A word-for-word copy of every entry below is required; the images do not belong in it.

═══ Exercise material ═══

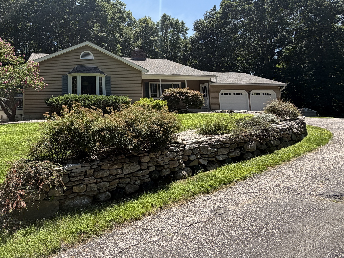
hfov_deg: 73.1
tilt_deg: +4.8
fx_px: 219
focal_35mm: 22
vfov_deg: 59.7
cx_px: 104
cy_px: 87
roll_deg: +0.9
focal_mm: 2.22
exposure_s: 1/770
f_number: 2.2
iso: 32
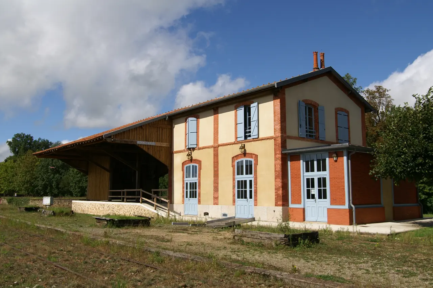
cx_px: 216
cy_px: 144
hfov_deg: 57.3
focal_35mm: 33
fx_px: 397
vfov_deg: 39.9
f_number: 8
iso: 100
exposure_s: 1/640
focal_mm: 22
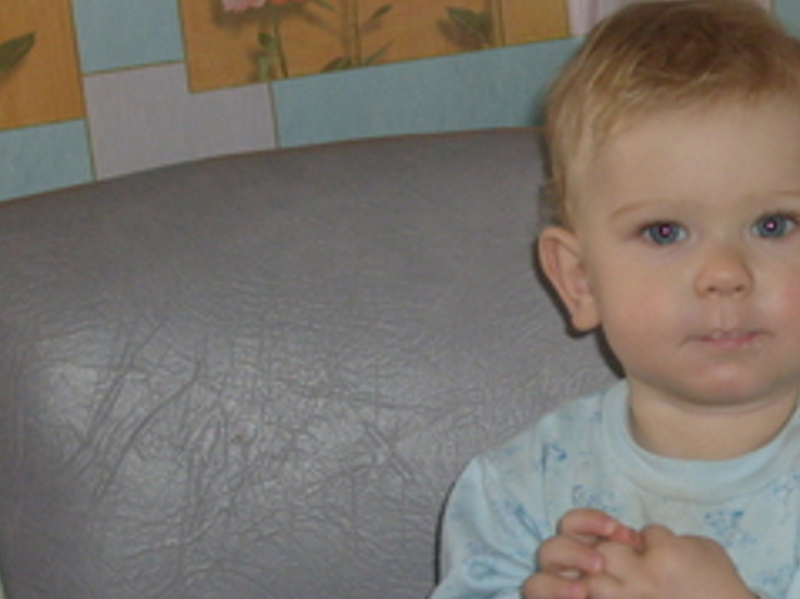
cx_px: 703
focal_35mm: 98
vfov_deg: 15.1
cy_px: 288
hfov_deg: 19.7
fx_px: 2264
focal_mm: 8.7
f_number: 3.3
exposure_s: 1/60
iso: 100
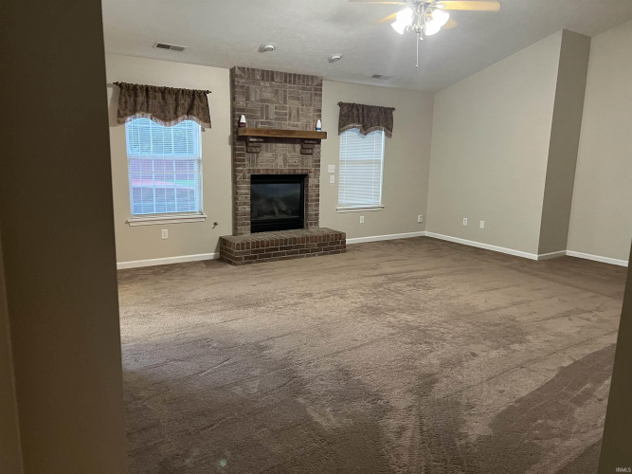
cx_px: 316
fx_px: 475
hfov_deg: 67.3
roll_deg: -1.2
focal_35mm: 26
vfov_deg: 53.0
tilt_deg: -10.4
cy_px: 237
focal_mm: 5.7
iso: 500
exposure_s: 1/40
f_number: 1.5
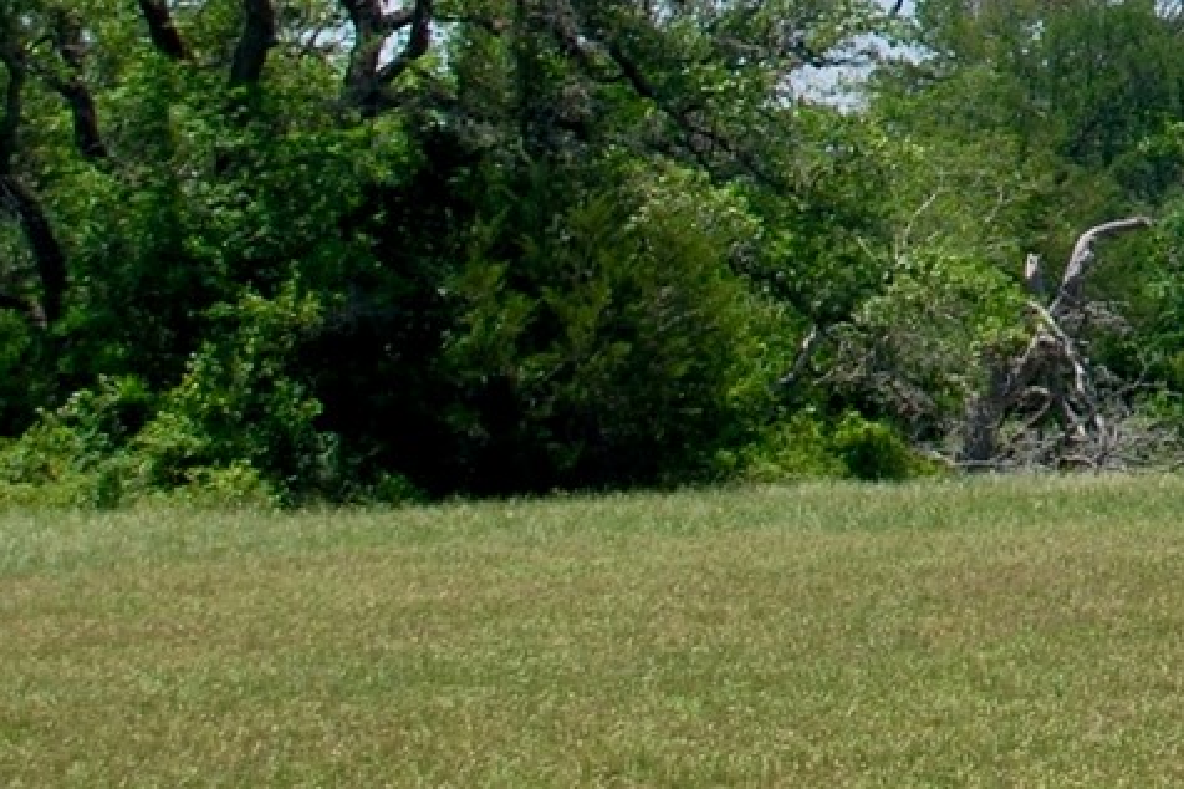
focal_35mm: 198
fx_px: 6519
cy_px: -348
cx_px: 1959
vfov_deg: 6.8
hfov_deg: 9.9
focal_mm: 29
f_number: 8
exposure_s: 1/250
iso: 100
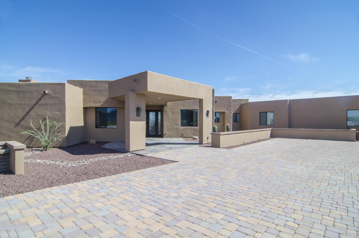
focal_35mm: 18
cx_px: 180
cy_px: 119
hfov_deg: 90.1
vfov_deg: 67.1
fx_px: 179
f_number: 9
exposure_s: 1/40
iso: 100
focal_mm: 12
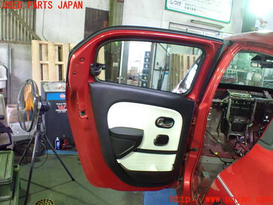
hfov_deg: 60.0
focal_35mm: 30
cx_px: 136
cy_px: 102
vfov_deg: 46.8
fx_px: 237
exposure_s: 1/30
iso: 800
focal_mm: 5.4
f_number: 2.3
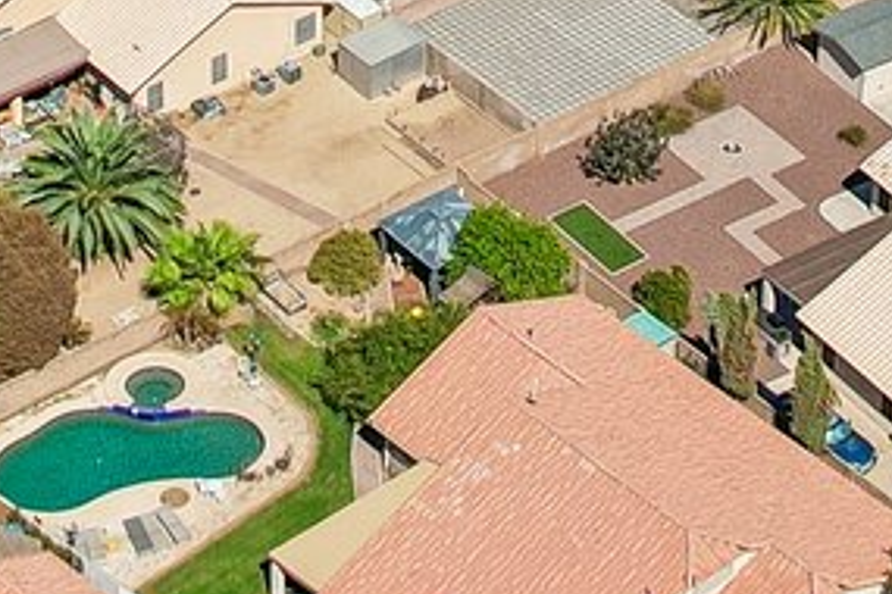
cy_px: -827
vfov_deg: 8.0
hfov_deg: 13.0
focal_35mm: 158
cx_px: 357
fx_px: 3915
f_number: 2.8
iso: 100
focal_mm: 8.4
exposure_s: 1/240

═══

=== Reply to the exercise ===
hfov_deg: 73.1
tilt_deg: +4.8
fx_px: 219
focal_35mm: 22
vfov_deg: 59.7
cx_px: 104
cy_px: 87
roll_deg: +0.9
focal_mm: 2.22
exposure_s: 1/770
f_number: 2.2
iso: 32
cx_px: 216
cy_px: 144
hfov_deg: 57.3
focal_35mm: 33
fx_px: 397
vfov_deg: 39.9
f_number: 8
iso: 100
exposure_s: 1/640
focal_mm: 22
cx_px: 703
focal_35mm: 98
vfov_deg: 15.1
cy_px: 288
hfov_deg: 19.7
fx_px: 2264
focal_mm: 8.7
f_number: 3.3
exposure_s: 1/60
iso: 100
cx_px: 316
fx_px: 475
hfov_deg: 67.3
roll_deg: -1.2
focal_35mm: 26
vfov_deg: 53.0
tilt_deg: -10.4
cy_px: 237
focal_mm: 5.7
iso: 500
exposure_s: 1/40
f_number: 1.5
focal_35mm: 198
fx_px: 6519
cy_px: -348
cx_px: 1959
vfov_deg: 6.8
hfov_deg: 9.9
focal_mm: 29
f_number: 8
exposure_s: 1/250
iso: 100
focal_35mm: 18
cx_px: 180
cy_px: 119
hfov_deg: 90.1
vfov_deg: 67.1
fx_px: 179
f_number: 9
exposure_s: 1/40
iso: 100
focal_mm: 12
hfov_deg: 60.0
focal_35mm: 30
cx_px: 136
cy_px: 102
vfov_deg: 46.8
fx_px: 237
exposure_s: 1/30
iso: 800
focal_mm: 5.4
f_number: 2.3
cy_px: -827
vfov_deg: 8.0
hfov_deg: 13.0
focal_35mm: 158
cx_px: 357
fx_px: 3915
f_number: 2.8
iso: 100
focal_mm: 8.4
exposure_s: 1/240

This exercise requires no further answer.